The Baptism of the Holy Ghost
God’s Word is definite about the importance of the baptism of the Holy Ghost. This is a different work from salvation or sanctification, and it is given for a different reason. Salvation is to justify. Sanctification is to cleanse. The baptism of the Holy Ghost is to empower, and the outward witness of that experience is the speaking in other tongues as the Spirit gives utterance.
Jesus’ last words to His disciples were a command that they should wait in Jerusalem until they received the Holy Spirit. His followers obeyed. We read in Acts 2:1, “When the day of Pentecost was fully come, they were all with one accord in one place.” Read that verse carefully in the King James Version of the Bible. Note especially the words, “one accord.” Jesus had prayed that His disciples would be sanctified. And here we find that they were all in one accord. In other words, they had been sanctified.
The Spirit of God came down, because those who were praying had prepared their hearts to receive. “And suddenly there came a sound from heaven as of a rushing mighty wind, and it filled all the house where they were sitting. And there appeared unto them cloven tongues like as of fire, and it sat upon each of them. And they were all filled with the Holy Ghost, and began to speak with other tongues, as the Spirit gave them utterance” (Acts 2:2-4).
Some people teach that the baptism of the Holy Ghost was given only for the establishment of the Early Church. However, on the Day of Pentecost, Peter told the thousands who heard him preach that the promise was to them, and to their children, and to all who were afar off, “even as many as the Lord our God shall call” (Acts 2:39). That includes believers of our day.
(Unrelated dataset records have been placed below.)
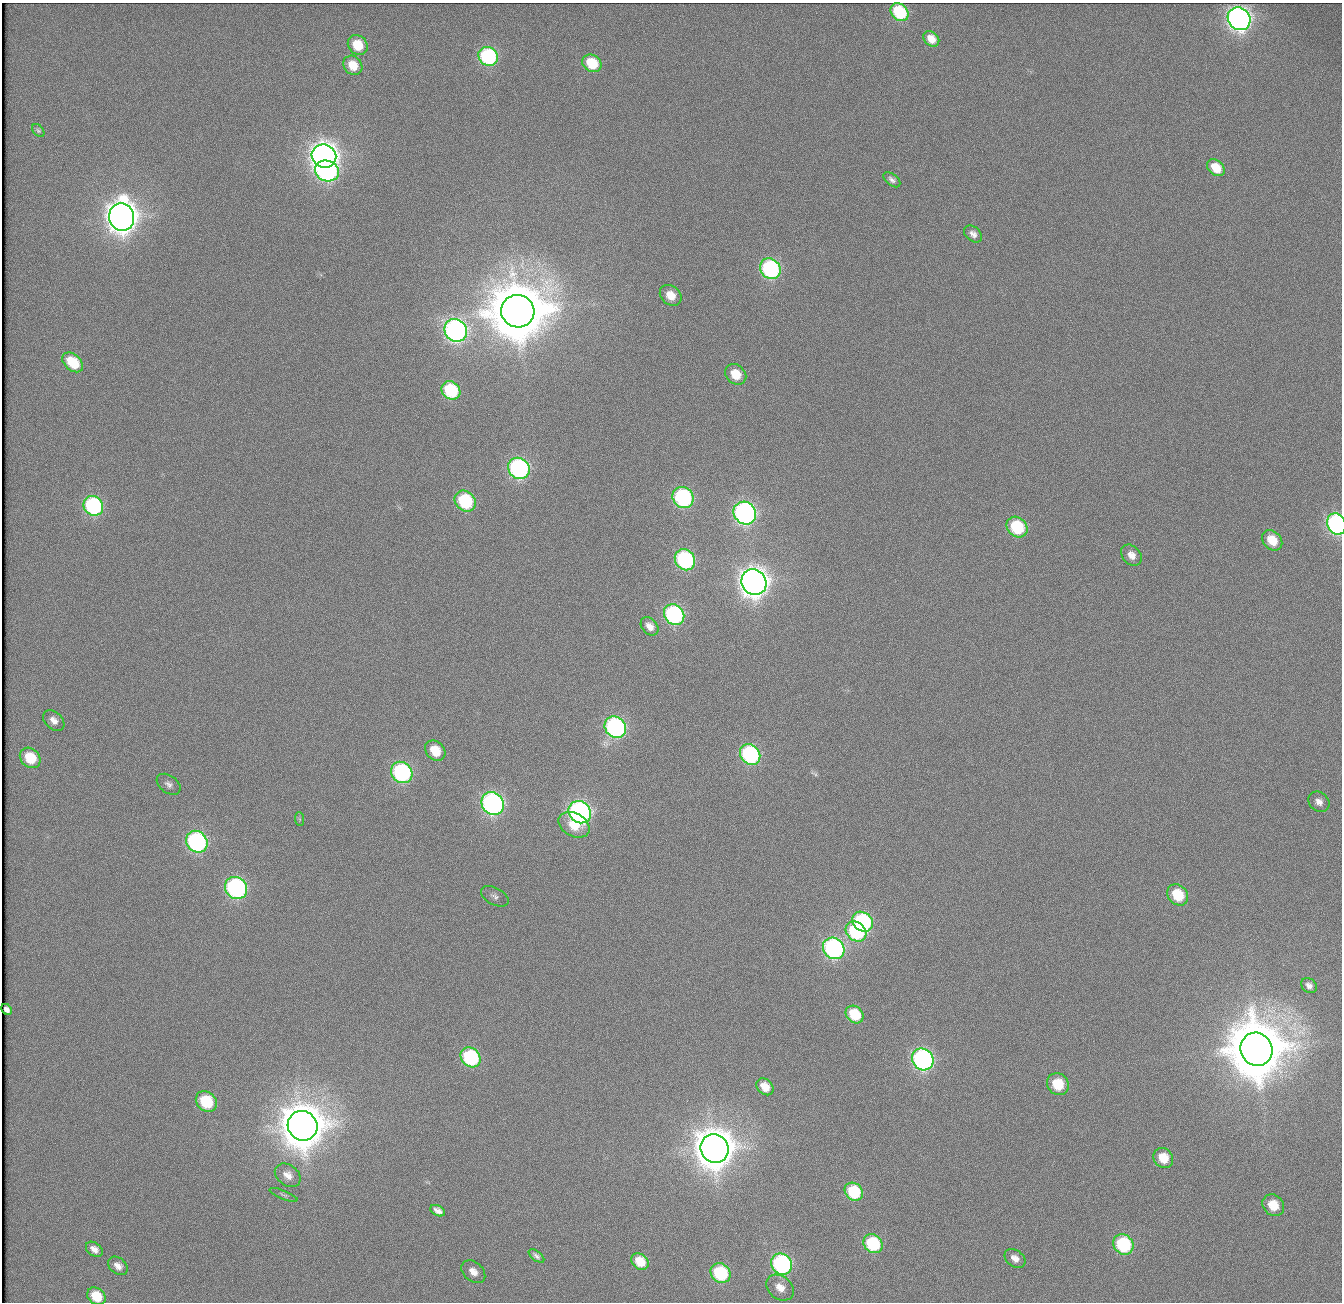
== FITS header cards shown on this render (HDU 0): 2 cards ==
NAXIS1  =                 1340          /
NAXIS2  =                 1300          /

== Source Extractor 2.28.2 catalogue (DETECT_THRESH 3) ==
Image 1340 x 1300 px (HDU 0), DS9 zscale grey, 1 PNG px = 1 image px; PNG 1344 x 1304 px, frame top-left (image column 1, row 1300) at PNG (2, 3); each listed source drawn as its Kron ellipse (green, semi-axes under 4 px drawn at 4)
Background 110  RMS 2.7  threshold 8.18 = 3 sigma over >= 5 px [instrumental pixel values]
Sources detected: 82; all 82 listed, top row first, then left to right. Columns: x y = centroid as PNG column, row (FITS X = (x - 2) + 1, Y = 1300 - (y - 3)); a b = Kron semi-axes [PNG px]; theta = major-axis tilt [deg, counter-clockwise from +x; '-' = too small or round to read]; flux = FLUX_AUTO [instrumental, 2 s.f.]
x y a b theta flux
900 12 10 8 -45 1.3e+04
1239 19 12 10 -45 1.1e+05
931 39 9 6 -42 2.4e+03
358 45 11 9 -47 5.7e+03
488 56 10 9 - 2.5e+04
592 63 10 8 -33 6.3e+03
353 65 10 8 -47 4.2e+03
38 131 7 5 -48 3.5e+02
324 156 12 11 - 2.0e+05
1216 168 10 7 -41 4.5e+03
327 171 12 10 -22 4.8e+04
892 180 10 5 -38 6.9e+02
122 217 14 12 -75 3.1e+05
973 234 10 7 -41 1.0e+03
770 269 11 9 -46 3.5e+04
671 295 12 9 -41 3.1e+03
518 311 17 16 - 1.7e+06
456 330 12 10 -49 7.6e+04
73 362 12 8 -41 7.5e+03
736 374 11 9 -42 4.5e+03
451 390 10 8 -40 1.4e+04
519 468 11 10 - 4.9e+04
683 498 11 10 - 3.3e+04
465 501 11 9 -44 1.7e+04
93 506 10 9 - 3.2e+04
745 513 12 10 -49 7.5e+04
1336 524 11 9 -65 5.1e+04
1017 527 11 9 -44 1.4e+04
1272 540 11 8 -46 4.6e+03
1131 555 12 9 -48 1.8e+03
685 560 11 9 -51 3.2e+04
754 582 13 12 - 2.4e+05
674 615 11 9 -47 3.7e+04
650 626 10 7 -48 1.3e+03
54 720 12 8 -43 1.5e+03
615 727 11 10 - 4.6e+04
435 751 11 9 -46 4.6e+03
750 754 11 9 -47 3.1e+04
30 758 11 9 -43 6.6e+03
402 772 11 10 - 3.5e+04
169 784 13 8 -35 1.0e+03
1319 802 11 9 -39 1.4e+03
493 804 12 10 -49 7.1e+04
580 812 12 10 -44 7.5e+04
300 819 7 4 -88 3.8e+02
574 825 16 11 -28 4.5e+03
197 842 11 10 - 4.5e+04
236 888 12 10 -45 4.8e+04
1178 895 11 9 -46 8.5e+03
495 896 15 8 -28 1.0e+03
863 922 11 9 -41 2.6e+04
856 932 11 9 -39 1.9e+04
834 948 11 10 - 5.2e+04
1309 985 8 6 -42 9.3e+02
7 1009 6 5 - 5.4e+02
855 1014 10 8 -43 6.8e+03
1256 1049 17 15 -59 1.6e+06
470 1057 11 9 -43 2.0e+04
923 1059 11 10 - 5.9e+04
1058 1084 11 10 - 7.4e+03
765 1087 9 7 -45 2.3e+03
206 1101 11 9 -42 1.1e+04
303 1126 15 14 - 8.2e+05
714 1148 15 13 -56 6.1e+05
1163 1158 11 9 -46 4.6e+03
288 1175 14 10 -35 1.8e+03
854 1192 10 8 -44 1.1e+04
283 1195 15 4 -22 5.4e+02
1273 1205 12 10 -46 4.7e+03
438 1211 8 5 -27 8.9e+02
873 1244 10 8 -43 1.4e+04
1123 1244 11 9 -46 2.0e+04
94 1249 9 6 -36 1.3e+03
536 1256 9 4 -37 5.7e+02
1015 1258 11 8 -36 1.5e+03
640 1262 9 7 -40 4.0e+03
782 1264 11 10 - 4.3e+04
118 1266 11 8 -38 1.3e+03
473 1272 13 9 -41 1.9e+03
720 1273 10 9 - 1.5e+04
780 1288 15 11 -40 2.5e+03
96 1296 10 8 -41 5.0e+03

God’s Word teaches us that the Holy Spirit is given to comfort and to counsel us. He will guide us into all truth and give us power and ability to be effective witnesses for Christ. He will bring to our memory the things that Jesus taught. He will direct our steps, give us hope and spiritual protection, help our infirmities, and bear us up in our weaknesses.
Are you saved? Are you sanctified? Have you received the baptism of the Holy Ghost? If not, seek God for these experiences.